··· TEXTO FUENTE ···

Van terminando las clases de Pervivencia de la literatura latina, y recorremos estos días las lecturas del poeta Ovidio entre los modernos. Joyce, Pérez de Ayala y Alberti recuerdan su paso por colegios jesuíticos, y curiosamente los tres tienen en común la presencia más o menos velada del poeta Ovidio. Versos aprendidos de memoria, años de formación que quedaron para siempre en sus conciencias. POR FRANCISCO GARCÍA JURADO HLGE
Ramón Pérez de Ayala traza en su novela autobiográfica A.M.D.G., publicada en 1910, un terrible retrato de la enseñanza de los jesuitas. Aunque en este caso aparece un profesor circunstancial de lengua latina, el peculiar uso del latín en los títulos de cada capítulo, así como la sorprendente contextualización de un texto de Ovidio que veremos al final del pasaje citado:
"El padre Mur perseguía la oportunidad de satisfacer su venganza en Bertuco, el cual en cierta ocasión, había repelido coléricamente las asiduidades cariciosas y pegajosas del jesuita.
(...) Entre las muchas artimañas y máculas ladinas con que Mur cazaba a los enredadores, una de ellas consistía en volverles la espalda, con lo cual ellos, juzgándose libres por el momento, verificaban sin disimulo su travesura; mas, siendo luenga la nariz de Mur, y descansando las gafas en lo más avanzado del apéndice nasal, bastábale subir, como al desgaire, la mano hasta el rostro, poniéndola detrás de los vidrios para tener un espejo en donde se retrataba todo lo que detrás de él acontecía. (...) Mur, en aquel punto, hacía espejo de sus gafas; pero no supo interpretar los movimientos del niño en derecho sentido, sino que dio por averiguado que le hacía burla y muecas de odio con todo desembarazo y desvergüenza. (...)
-¡Lame la tierra! -rugió Mur, con voz estrangulada de ira y torpe fruición.
El paso continuo de centenares de pies había desgastado el ladrillo, formando un polvo terroso y sucio. De otra parte, las fauces de Bertuco estaban resecas. Así que por las tres veces que puso la lengua sobre el suelo convirtiósele en un objeto extraño y asqueroso, como petrificado, que le ocasionaba fuertes torturas y le impedía hablar.
-¡No puedo más...! -articuló con esfuerzo.
Mur le puso el tosco zapato sobre la nuca. El niño, en una convulsión, quedóse rígido, yacente, bañado el rostro en sangre.

··· DATOS DISPONIBLES ···

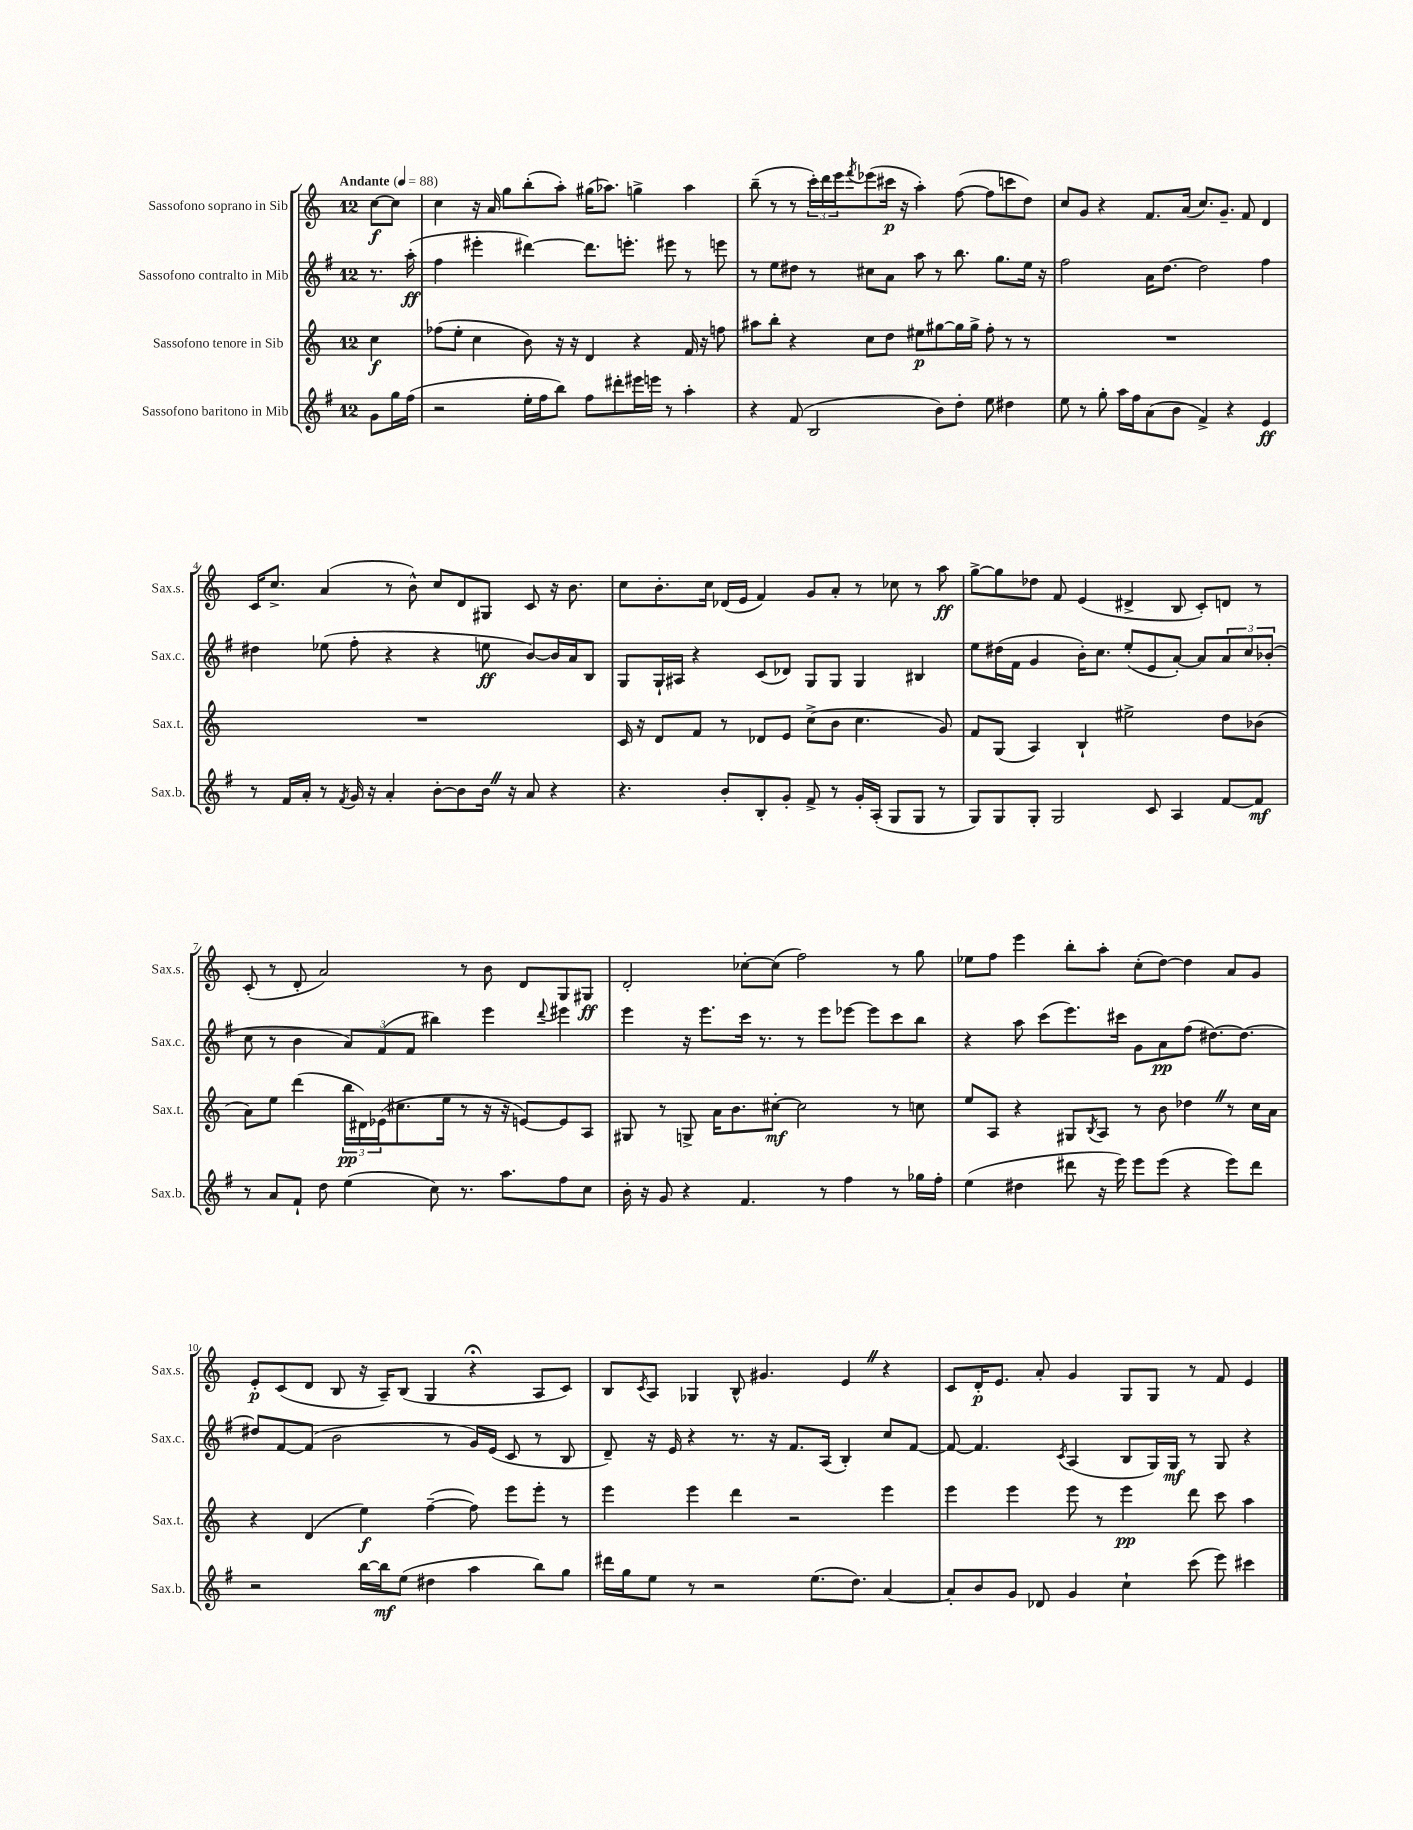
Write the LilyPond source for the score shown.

···

_PARTES DEL EJERCICIO_
• A. Según el texto sobre Ovidio, ¿en qué año se publicó la novela A.M.D.G.?
• B. Escribe cómo sigue el texto sobre Ovidio a partir de su última frase.

_RESPUESTAS POR TAREA_
• A. En 1910.

• B.
-Marchaos ahora mismo de aquí. Y como digáis algo a alguien os hago lo mismo a vosotros.
Los niños huyeron, aterrorizados. Y en estando a solas, el jesuita arrastró el cuerpo de Bertuco hasta un grifo que hay contiguo a los lugares excusados, y chapuzándole la cabeza le devolvió el sentido.
-Lávate bien esas narices. Cuidado con que nadie entienda nada de esto, porque te arranco el alma negra que tienes, canalla. Hoy no te confiesas, porque eres un sacrílego, ni cenas. Te pondrás en el centro del refectorio, en donde todos vean tu cara maldita de criminal, y no probarás bocado hasta que me repitas de memoria la elegía triste de Ovidio. Por la noche, no cerrarás la puerta de la camarilla; te pones de rodillas en el umbral hasta que yo vaya. ¡Ea! Ya estás listo. Al estudio.
A la hora de la cena, convergiendo a él las miradas de todos los alumnos que le aborchornaban, procuró desentenderse de todo y aprender cuanto antes la elegía. Su cabeza estaba débil y dolorida; las mallas de la memoria, tan sueltas que dejaban escapar los versos a ella confiados. Al final de la cena sabía tan sólo una pequeña parte:
Cum subit illius tristissima noctis imago,
qua mihi supremum tempus in urbe fuit,
cum repeto noctem, qua tot mihi cara reliqui,
labitur ex oculis nunc quoque gutta meis
Nada más." (Ramón Pérez de Ayala, A.M.D.G. La vida en los colegios de jesuitas. Edición de Andrés Amorós, Madrid, Cátedra, 1995 quinta edición, pp.335-338)
Este testimonio aparece dominado por la amargura. Estamos ante un profesor ficticio, aunque de profundo transfondo real, de carácter religioso, en concreto un jesuita, dotado de “luenga nariz” (Quevedo) y gran cólera, a quien el autor se refiere bien como "el padre Mur" o simplemente "Mur". Está claro, al igual que veíamos en el retrato que hacía Unamuno de su profesor, que las convenciones del retrato del licenciado Cabra siguen realmente vivas, mezclándose con lo meramente autobiográfico. La impresión general es de rabia y profunda pena , como nos muestra la violencia extraordinaria del pasaje, así como el posterior encierro del muchacho; esta impresión adquiere unos acusados tintes dramáticos. Las alusiones al sistema educativo y a la pedagogía de los jesuitas están expuestas a lo largo de toda la novela, en especial en el capítulo titulado "Pedagogía del padre Mur". En el texto en cuestión que estamos comentando se puede ver de pasada el recurso al estudio memorístico utilizado como castigo.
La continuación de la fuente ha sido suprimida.